### DIRECTIONS
Transcribe the entries below exactly; leave every image out.

### MATERIAL FOR THE TASK
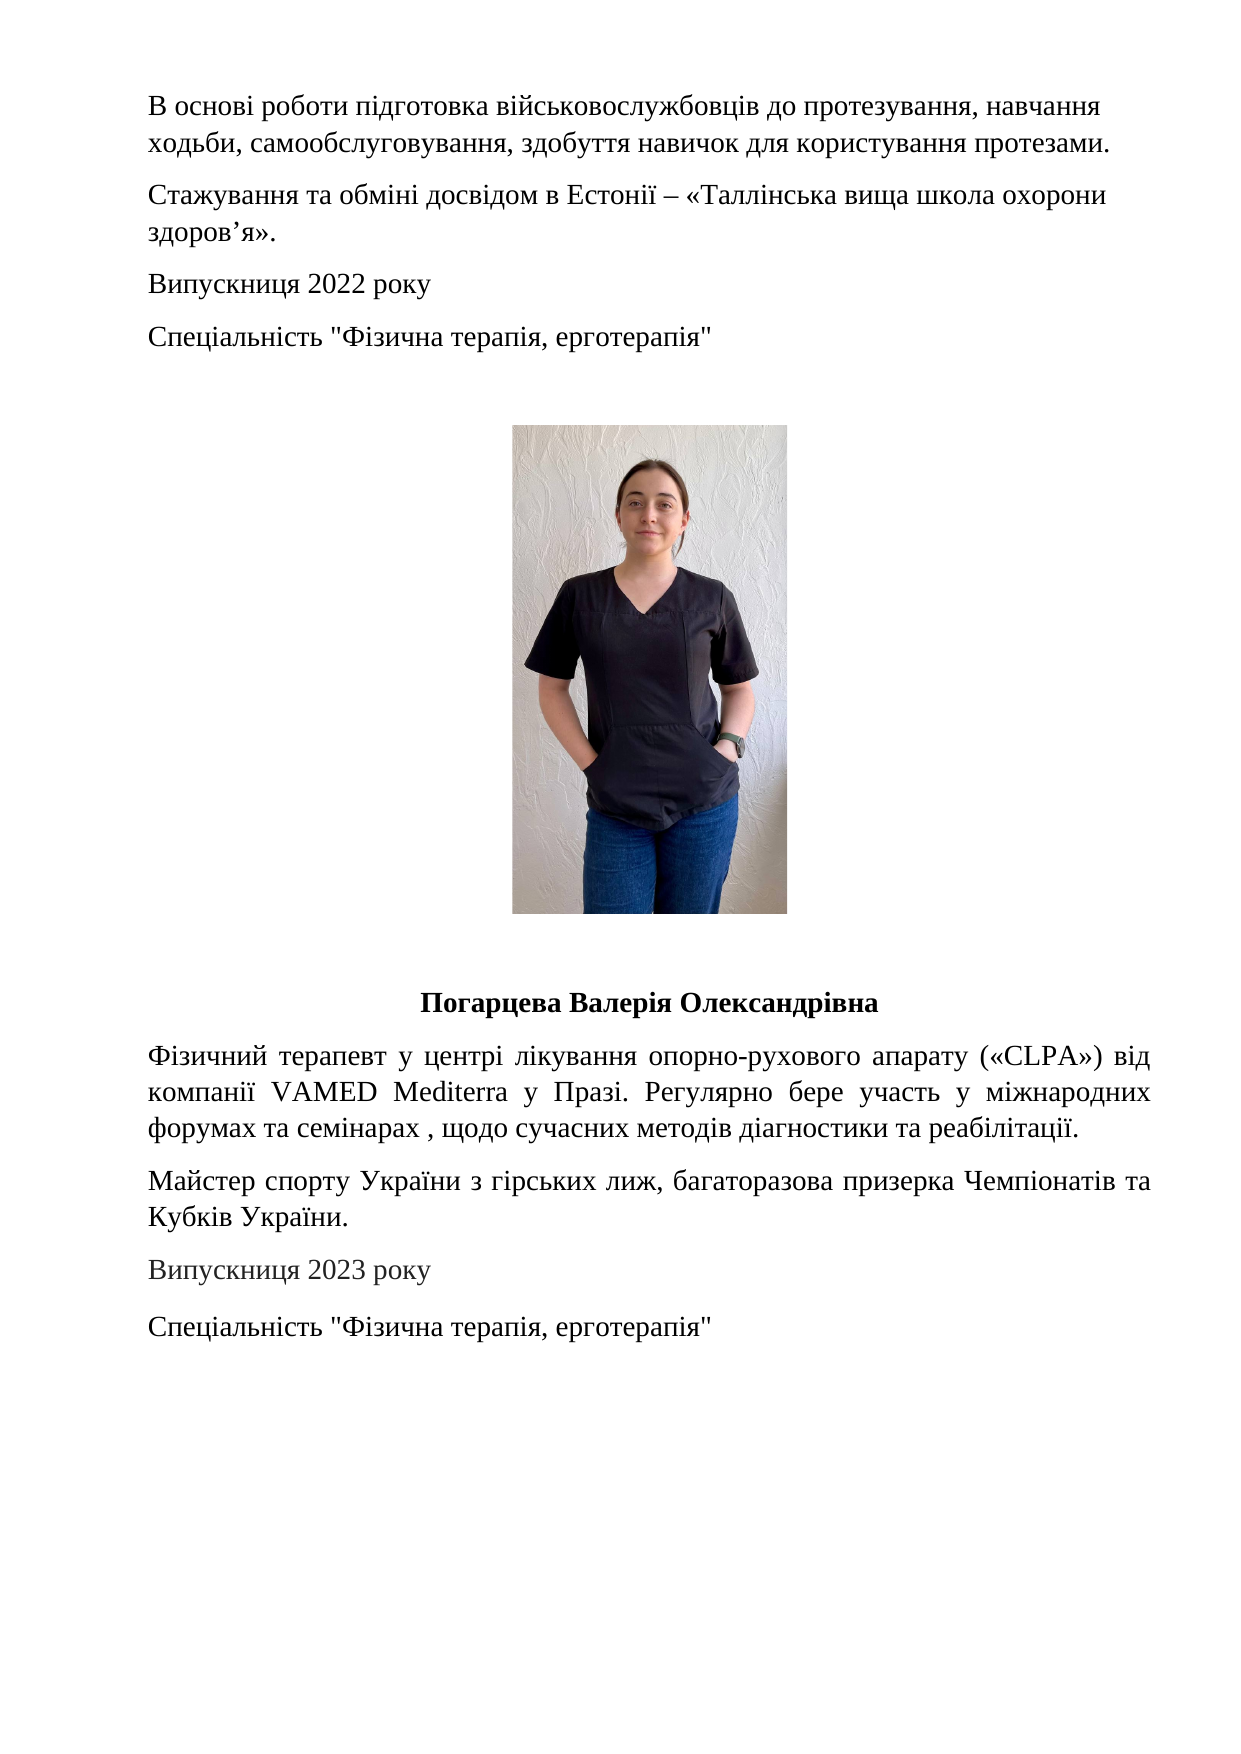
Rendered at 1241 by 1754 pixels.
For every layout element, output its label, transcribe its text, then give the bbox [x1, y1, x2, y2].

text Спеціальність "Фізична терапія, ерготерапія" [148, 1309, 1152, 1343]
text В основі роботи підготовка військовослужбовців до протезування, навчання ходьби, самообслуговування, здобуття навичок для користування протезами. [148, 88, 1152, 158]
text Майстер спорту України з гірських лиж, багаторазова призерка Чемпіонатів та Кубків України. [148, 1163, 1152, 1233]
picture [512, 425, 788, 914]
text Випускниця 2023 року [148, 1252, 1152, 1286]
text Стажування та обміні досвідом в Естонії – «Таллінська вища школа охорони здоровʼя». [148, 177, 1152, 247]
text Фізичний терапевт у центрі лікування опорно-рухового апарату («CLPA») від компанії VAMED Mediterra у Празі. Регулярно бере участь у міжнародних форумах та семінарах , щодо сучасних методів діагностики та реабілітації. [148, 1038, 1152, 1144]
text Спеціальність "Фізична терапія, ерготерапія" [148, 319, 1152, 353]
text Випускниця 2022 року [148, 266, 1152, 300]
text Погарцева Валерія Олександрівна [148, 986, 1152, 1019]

### WRITTEN RESPONSE
Rendered at 1241 by 1754 pixels.
For every layout element, output its label, transcribe its text, then give the bbox [x1, y1, x2, y2].

text Спеціальність "Фізична терапія, ерготерапія" [148, 1309, 1152, 1343]
text В основі роботи підготовка військовослужбовців до протезування, навчання ходьби, самообслуговування, здобуття навичок для користування протезами. [148, 88, 1152, 158]
text Майстер спорту України з гірських лиж, багаторазова призерка Чемпіонатів та Кубків України. [148, 1163, 1152, 1233]
picture [512, 425, 788, 914]
text Випускниця 2023 року [148, 1252, 1152, 1286]
text Стажування та обміні досвідом в Естонії – «Таллінська вища школа охорони здоровʼя». [148, 177, 1152, 247]
text Фізичний терапевт у центрі лікування опорно-рухового апарату («CLPA») від компанії VAMED Mediterra у Празі. Регулярно бере участь у міжнародних форумах та семінарах , щодо сучасних методів діагностики та реабілітації. [148, 1038, 1152, 1144]
text Спеціальність "Фізична терапія, ерготерапія" [148, 319, 1152, 353]
text Випускниця 2022 року [148, 266, 1152, 300]
text Погарцева Валерія Олександрівна [148, 986, 1152, 1019]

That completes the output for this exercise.